DVD review: Life on Mars: Series 2

Title: Life on Mars: Series 2 (UK)
Starring: John Simm, Philip Glenister, Liz White, and Dean Andrews
Running time: 468 minutes
MPAA: Not Rated
Release date: November 24, 2009
ASIN: B002AS45NI
MPAA: unrated
Studio: Acorn Media
Review source: Acorn Media
Rating: A-

Life on Mars is a surreal, gripping and sometimes amusing [the writers chose the 70s for a reason] BBC original series, Detective Inspector Sam Tyler [John Simm] gets hit by a car in 2006 and wakes up in 1973 in his own Manchester precinct. He cannot believe it is 1973 or any of this is real. This is the nightmare from which he cannot awake. Everything is foreign to him and he cannot grasp how outdated and seemingly backwards everything is in 1973. The other detectives behave boorishly and in an unregulated manner that often does not sit well with Tyler.
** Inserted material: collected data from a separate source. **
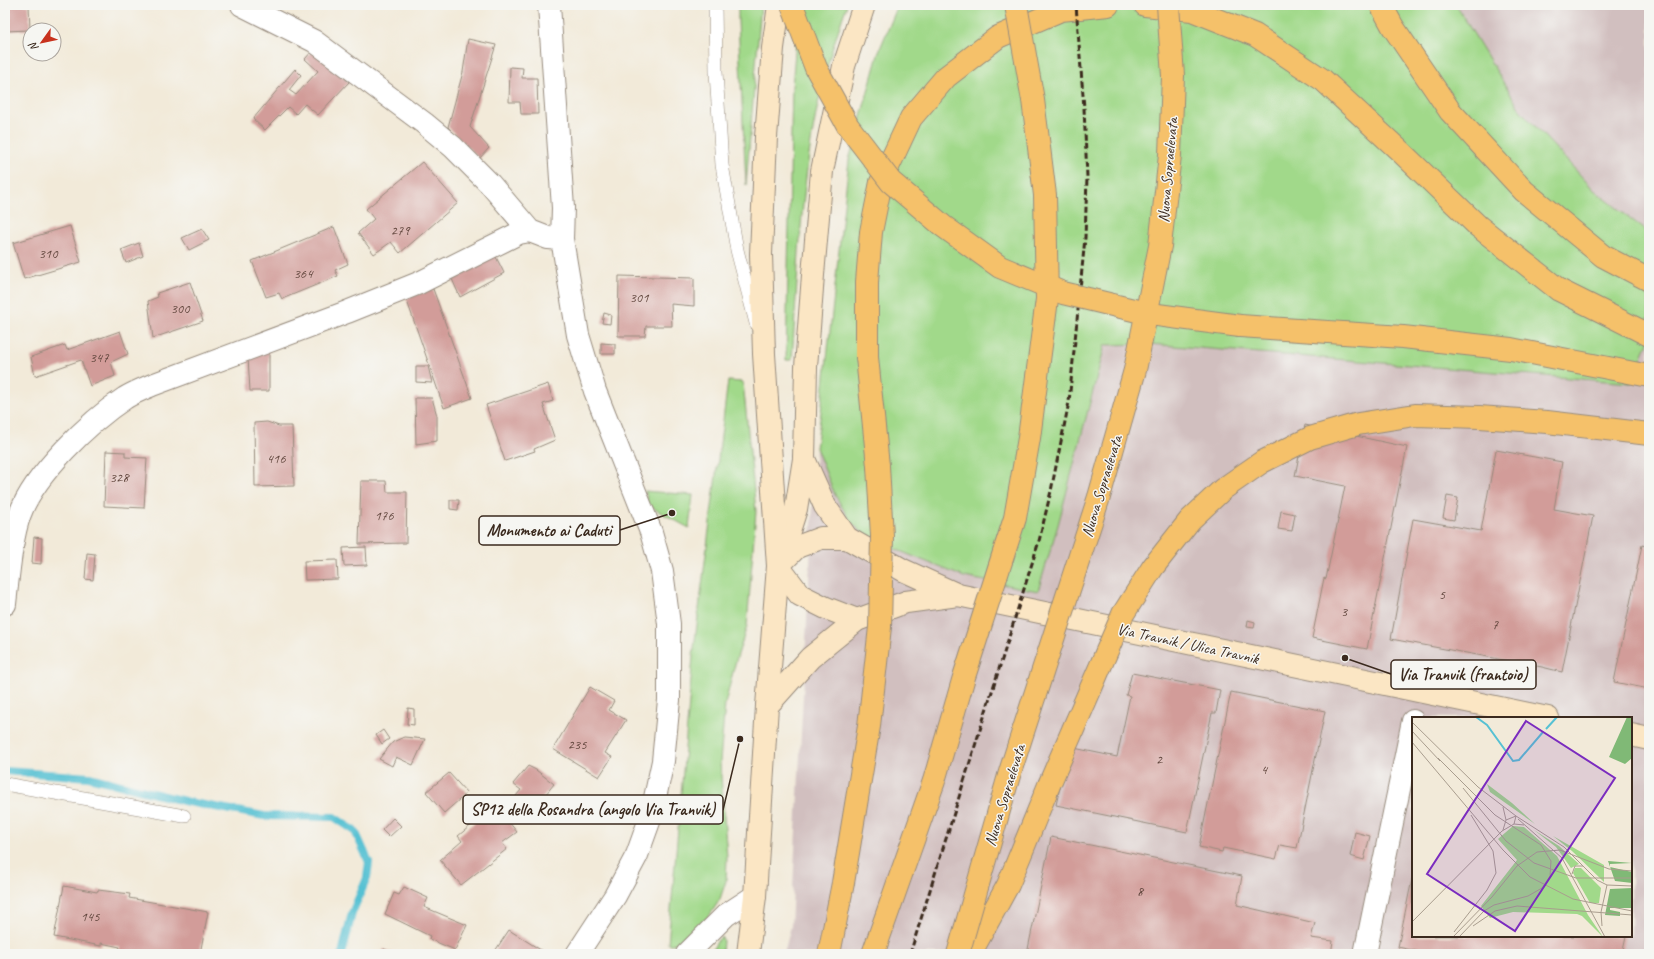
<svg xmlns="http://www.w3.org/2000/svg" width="1654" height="959" viewBox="0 0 1654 959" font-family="Caveat,sans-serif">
	<rect width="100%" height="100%" fill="#f6f6f2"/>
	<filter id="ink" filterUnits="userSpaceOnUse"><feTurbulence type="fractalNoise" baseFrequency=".025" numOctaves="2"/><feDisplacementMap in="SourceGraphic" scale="8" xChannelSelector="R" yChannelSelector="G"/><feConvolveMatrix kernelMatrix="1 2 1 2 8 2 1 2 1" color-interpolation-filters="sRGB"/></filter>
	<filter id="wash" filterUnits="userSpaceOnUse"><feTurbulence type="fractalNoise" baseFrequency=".012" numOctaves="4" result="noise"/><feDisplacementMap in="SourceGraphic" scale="16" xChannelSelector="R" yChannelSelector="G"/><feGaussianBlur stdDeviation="0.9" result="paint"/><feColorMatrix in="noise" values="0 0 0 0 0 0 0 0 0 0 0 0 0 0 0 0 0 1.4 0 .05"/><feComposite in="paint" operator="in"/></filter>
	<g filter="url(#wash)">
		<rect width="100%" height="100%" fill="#f2ead9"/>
		<g fill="#d1bfbf" fill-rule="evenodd">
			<polygon points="1456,5 1649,5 1649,233 1594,190 1521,111"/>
			<path d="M1649 340V954H784L791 926 816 448 835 495 850 522 868 538 1058 525 1105 345ZM1413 718H1631V936H1413Z"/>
		</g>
		<g fill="#a1d98a" stroke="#6e8254">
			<polygon points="738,5 761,5 746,185 738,21"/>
			<path d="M799 5H847C835 39 824 74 817 109 800 192 798 276 792 360H786L792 87Z"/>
			<polygon points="898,5 1456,5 1521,111 1594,190 1649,233 1649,340 1631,383 1149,344 1105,345 1058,525 1038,591 964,577 868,538 851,522 835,495 816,448 821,412 849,160 879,51"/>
			<polygon points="728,381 743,382 756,511 747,626 735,664 725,704 720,762 727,857 726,881 720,899 710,915 675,944 668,944 693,656"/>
			<polygon points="645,491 693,495 689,528 649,506"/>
			<polygon points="721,937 723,940 722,954 710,954 718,940"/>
		</g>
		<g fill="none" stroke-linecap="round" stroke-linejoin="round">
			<polyline stroke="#57c1d3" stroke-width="8" points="5,771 89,777 188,802 264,816 334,817 355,831 369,862 367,878 352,913 342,954"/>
		</g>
		<g id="blocks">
			<g fill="#d29c99">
				<polygon points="5,5 29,5 30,30 5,31"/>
				<polygon points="468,39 496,45 470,127 489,148 479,159 448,127 463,72"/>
				<polygon points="313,50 349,82 318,115 305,104 296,114 288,107 265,130 253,119 295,69 301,75 289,90 296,95 318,71 305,59"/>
				<polygon points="510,67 523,68 522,78 537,78 538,114 521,114 520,102 509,102"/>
				<polygon points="422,162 458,203 400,253 391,242 374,254 358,233 374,219 366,209"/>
				<polygon points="70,226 81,262 24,279 13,243"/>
				<polygon points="334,227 348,264 335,270 338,276 282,299 279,293 266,297 252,261"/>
				<polygon points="202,229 209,240 189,250 182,238"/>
				<polygon points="139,243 143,256 126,263 121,250"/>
				<polygon points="495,255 504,273 460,297 452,279"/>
				<polygon points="619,276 694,278 694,306 671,304 672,326 646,326 645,336 618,336"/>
				<polygon points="190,282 203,321 153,338 148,301 158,297 157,293"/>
				<polygon points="433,289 472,398 444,408 406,298"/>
				<polygon points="604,313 611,315 610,324 602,323"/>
				<polygon points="120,331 128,354 111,362 115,376 90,386 81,360 35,376 31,357 65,345 67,350"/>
				<polygon points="601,343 615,344 615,354 601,354"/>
				<polygon points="269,349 269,391 250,391 248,357"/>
				<polygon points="416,366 428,366 432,383 416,382"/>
				<polygon points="548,384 553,401 543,404 555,440 534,449 535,451 505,461 486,405"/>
				<polygon points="415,398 432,398 437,416 437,441 416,444"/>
				<polygon points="267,422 279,426 292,426 294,486 255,487 254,423"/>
				<polygon points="1305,425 1407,447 1367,649 1312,638 1324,578 1326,579 1345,486 1295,476"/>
				<polygon points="1496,450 1562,462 1554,509 1593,516 1562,672 1542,667 1391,639 1413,519 1481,531"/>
				<polygon points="106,451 125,452 125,457 147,458 144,508 104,506"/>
				<polygon points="361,481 386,481 387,492 407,492 406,543 359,544"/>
				<polygon points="1447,496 1458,498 1454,520 1443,518"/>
				<polygon points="450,500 459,500 458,510 450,509"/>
				<polygon points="1281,511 1295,514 1292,531 1278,529"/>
				<polygon points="34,537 42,538 41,564 32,563"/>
				<polygon points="1642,545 1649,547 1649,689 1614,682"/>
				<polygon points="366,547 367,565 344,566 343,548"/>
				<polygon points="87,553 95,554 93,580 85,579"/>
				<polygon points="337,560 338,579 305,580 304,561"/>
				<polygon points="1248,620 1255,622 1254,628 1247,627"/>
				<polygon points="1132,673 1220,690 1216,713 1212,713 1187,832 1056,805 1069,747 1117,757 1130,696 1126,695"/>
				<polygon points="590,687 614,701 609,710 626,720 605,753 612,757 599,777 553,749"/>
				<polygon points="1231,692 1325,711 1297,848 1280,845 1276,859 1223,848 1222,852 1199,847"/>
				<polygon points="408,708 414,709 414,725 407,724"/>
				<polygon points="383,730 389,739 382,744 376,735"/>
				<polygon points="404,737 425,739 413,765 396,757 392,766 379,759 393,742"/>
				<polygon points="528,766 536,770 554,784 533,810 516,796 521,790 513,784"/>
				<polygon points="449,773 467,793 444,813 426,792"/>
				<polygon points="486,803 490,809 495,805 517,832 502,843 507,849 461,885 440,860 462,841 458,836 481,817 477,810"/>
				<polygon points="393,818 401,826 389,837 382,830"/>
				<polygon points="1355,832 1370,836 1364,860 1350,856"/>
				<polygon points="1051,837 1242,876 1237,905 1315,923 1311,938 1333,941 1331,954 1027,954"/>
				<polygon points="1412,879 1413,936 1626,936 1622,954 1429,954 1398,947"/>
				<polygon points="64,886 97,892 98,890 130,894 129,898 208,912 200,954 118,954 120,947 101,943 101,946 54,937"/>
				<polygon points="404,887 428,898 424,907 467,925 455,950 429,939 430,936 385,914 394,893 399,895"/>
				<polygon points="509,930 547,954 493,954"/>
				<polygon points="384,949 395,954 381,954"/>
			</g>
		</g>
	</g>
	<g filter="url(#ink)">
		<use href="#blocks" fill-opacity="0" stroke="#968a7c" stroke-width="1"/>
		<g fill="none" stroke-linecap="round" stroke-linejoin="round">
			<g stroke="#968a7c" stroke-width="14">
				<g id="lane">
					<polyline points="715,5 716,72 722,165 737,250 756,323"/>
					<polyline points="5,784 184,816"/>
				</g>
			</g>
			<g stroke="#968a7c" stroke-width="24">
				<g id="street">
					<polyline points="242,5 314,41 424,123 453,147 490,184 530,231 548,238 562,239"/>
					<polyline points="549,5 563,208 562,239 578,335 595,391 651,532 662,571 669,624 669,700 663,761 651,816 637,855 615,896 577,954"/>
					<path d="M5 604C8 578 11 538 20 514 34 475 90 421 125 398 133 393 143 389 152 385L347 312 419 283 519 233 530 231"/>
					<polyline points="687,954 726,915 755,896"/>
					<polyline points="1365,954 1413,721"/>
				</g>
			</g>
			<g stroke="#968a7c" stroke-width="24">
				<g id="secondary">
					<polyline points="804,459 825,506 847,538 903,570 958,595 1548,718"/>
					<polyline points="782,553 796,509 804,459 806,367 813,275 822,171 844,66 864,5"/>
					<polyline points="779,565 797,547 821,538 847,538"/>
					<polyline points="778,566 800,595 826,608 857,620"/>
					<polyline points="767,706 810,658 857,620 906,602 958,595"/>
					<polyline points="1631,735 1649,739"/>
					<polyline points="748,954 755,896 767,706 778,566 764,354 761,254 766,137 773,48 779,5"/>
				</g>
			</g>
			<g stroke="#968a7c" stroke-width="24">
				<g id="highway">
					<polyline points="1145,5 1192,10 1255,35 1323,80 1401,152 1478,226 1559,290 1649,335"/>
					<polyline points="1381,5 1393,27 1450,111 1524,191 1603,256 1649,280"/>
					<polyline points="1240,326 1403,337 1511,349 1649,376"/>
					<polyline points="878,466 867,357 867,282 871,232 881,182 911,118 946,77 998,37 1061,10 1108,5"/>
					<polyline points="970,954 1008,885 1049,785"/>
				</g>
			</g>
			<use href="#lane" stroke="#fff" stroke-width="13"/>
			<use href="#street" stroke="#fff" stroke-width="22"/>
			<use href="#secondary" stroke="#fbe6c4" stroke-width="22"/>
			<use href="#highway" stroke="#f5c16b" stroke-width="22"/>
			<polyline stroke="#3b2a1e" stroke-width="3" stroke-dasharray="6 3" stroke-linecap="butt" points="910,954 1039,541 1051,491 1069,402 1085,238 1087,177 1084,108 1076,5"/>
			<g stroke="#968a7c" stroke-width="24" stroke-linecap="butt">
				<g id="highway-bridge">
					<polyline points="792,5 816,68 848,126 891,182 943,226 1000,267 1063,293 1150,314 1240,326"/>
					<polyline points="1049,785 1123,614 1153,567 1190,520 1223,489 1262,462 1310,438 1358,424 1415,415 1479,417 1547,422 1649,434"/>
					<polyline points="829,954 843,883 869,726 880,627 882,536 878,466"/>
					<polyline points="873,954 934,781 964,677 1015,518 1029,438 1047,299 1045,195 1033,100 1016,5"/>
					<polyline points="958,954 1010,772 1099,497 1135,370 1160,246 1170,155 1173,76 1168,5"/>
				</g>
			</g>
			<use href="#highway-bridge" stroke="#f5c16b" stroke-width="22"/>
		</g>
	</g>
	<g text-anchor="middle" stroke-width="3" stroke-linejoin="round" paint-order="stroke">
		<g font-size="14" fill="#61463d">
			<text x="400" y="235">279</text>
			<text x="48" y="258">310</text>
			<text x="303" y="278">364</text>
			<text x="639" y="302">301</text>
			<text x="180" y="313">300</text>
			<text x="99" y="362">347</text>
			<text x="276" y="463">416</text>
			<text x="119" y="482">328</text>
			<text x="384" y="520">176</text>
			<text x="1442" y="599">5</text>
			<text x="1344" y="616">3</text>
			<text x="1495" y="629">7</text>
			<text x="577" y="749">235</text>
			<text x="1159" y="764">2</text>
			<text x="1264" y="774">4</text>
			<text x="1140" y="896">8</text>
			<text x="90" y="921">145</text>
		</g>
		<g font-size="16" fill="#3b2a1e" stroke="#f6f6f2">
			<text transform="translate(1167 170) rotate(-85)" y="6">Nuova Sopraelevata</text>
			<text transform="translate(1101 486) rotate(-73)" y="6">Nuova Sopraelevata</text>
			<text transform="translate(1188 643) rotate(12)" y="6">Via Travnik / Ulica Travnik</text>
			<text transform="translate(1004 795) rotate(-73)" y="6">Nuova Sopraelevata</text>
		</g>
	</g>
	<g transform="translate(1412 717)">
		<rect width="220" height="220" fill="#f2ead9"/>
		<path d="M75 67 100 86 123 107 78 75ZM101 109 112 110 145 139 176 198 191 220 170 199 165 197 101 195 78 201 69 189 105 143 86 122ZM122 113 147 129 167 147 159 151 144 130ZM141 119 192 148V165L160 134ZM163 151H169L189 171 187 186H178L161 156Z" fill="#a1d98a"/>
		<path d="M215 0H220V41L213 47 197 40ZM196 144 220 146 198 147V150L220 155V166L203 164ZM220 171V191H198V193L208 195V199L193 198 198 172Z" fill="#80b976"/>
		<path fill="none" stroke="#57c1d3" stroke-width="2" d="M64 0 75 8 101 44 107 43 131 15M134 12 145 0"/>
		<path fill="none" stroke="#a99d8e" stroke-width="1" d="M0 5 66 70 104 99 152 130 185 163 195 168 220 169M0 14 28 44M0 25 91 133 118 160 161 182 220 194M26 41 83 98 129 128 139 144 138 159 130 171 116 179 82 188 72 194 47 220M51 71 94 124 122 146 164 161H220M106 102 150 141 193 220M94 103 104 99 102 107M91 113 94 103 91 90M160 157 163 149H171M0 205 90 114 102 107 112 108M61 209 83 194 105 189 220 198M190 209 189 195 195 168M42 215 75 173 84 156 81 134 59 98M41 220 80 180 105 149 125 135 148 133 197 152 220 154"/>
		<path fill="#7b2cbf" fill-opacity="0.15" stroke="#7b2cbf" stroke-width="2" d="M114 4 203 61 103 214 15 157Z"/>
		<rect width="220" height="220" fill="none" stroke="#3b2a1e" stroke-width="2"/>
	</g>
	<path fill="none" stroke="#3b2a1e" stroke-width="1.5" d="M672 513L620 530M1345 658L1391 674M740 739L723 810"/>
	<g fill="#3b2a1e" stroke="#f6f6f2" stroke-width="1.5">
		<circle cx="672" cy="513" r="4"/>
		<circle cx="1345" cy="658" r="4"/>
		<circle cx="740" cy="739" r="4"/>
	</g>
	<g fill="#f6f6f2" stroke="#3b2a1e" stroke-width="1.5">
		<rect x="479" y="516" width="141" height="29" rx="4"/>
		<rect x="1391" y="660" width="145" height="29" rx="4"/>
		<rect x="463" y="795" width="260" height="29" rx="4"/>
	</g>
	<g font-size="17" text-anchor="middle" font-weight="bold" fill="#3b2a1e">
		<text x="549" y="536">Monumento ai Caduti</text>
		<text x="1463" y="680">Via Tranvik (frantoio)</text>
		<text x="593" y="815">SP12 della Rosandra (angolo Via Tranvik)</text>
	</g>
	<rect width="1654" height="959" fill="none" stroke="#f6f6f2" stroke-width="20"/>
	<g transform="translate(42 42) rotate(237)"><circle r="19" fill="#f6f6f2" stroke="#aba49d"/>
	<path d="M0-3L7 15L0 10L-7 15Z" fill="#c8321e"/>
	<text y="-6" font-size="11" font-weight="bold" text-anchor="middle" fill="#3b2a1e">N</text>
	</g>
</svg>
Yet to work with this force, he has to come to terms it. And in Series 2, he looks the part even though he acts much more modern. Tyler’s friendship with Annie [Liz White], an officer in the women’s division of the force [he treats her as an equal and values her input on cases], blossoms into a romance. Finally! There was so much will they/won’t they in Series 1. Life on Mars makes everyone in 1973 daft, chauvinistic, and almost savage. Tyler has managed to break many of his fellow officers’ of their bad habits but he still has issues. Now Tyler is back out on cases, trying to stay sane from the voices he hears in his head [hospital monitors beeping, his mother calling his name] and strange people in the street and television characters talking to him. In the past, he runs into his greatest case from the future who he now believes is tormenting him at his bedside. Tyler is obsessed with taking this guy down NOW in the 70s. He’s in limbo: getting called into the future but physically stuck in the past. Life on Mars is a well-written, clever program with a mix of vintage and present tone and style. The tense storylines and unpredictable nature of the show will keep you on edge, particularly with the intense ending.

Bonus Features:

“The Return of Life on Mars” documentary (45 min.)
Bonus behind-the-scenes footage for episodes 3, 5, and 7 and tour of the set (48 min.)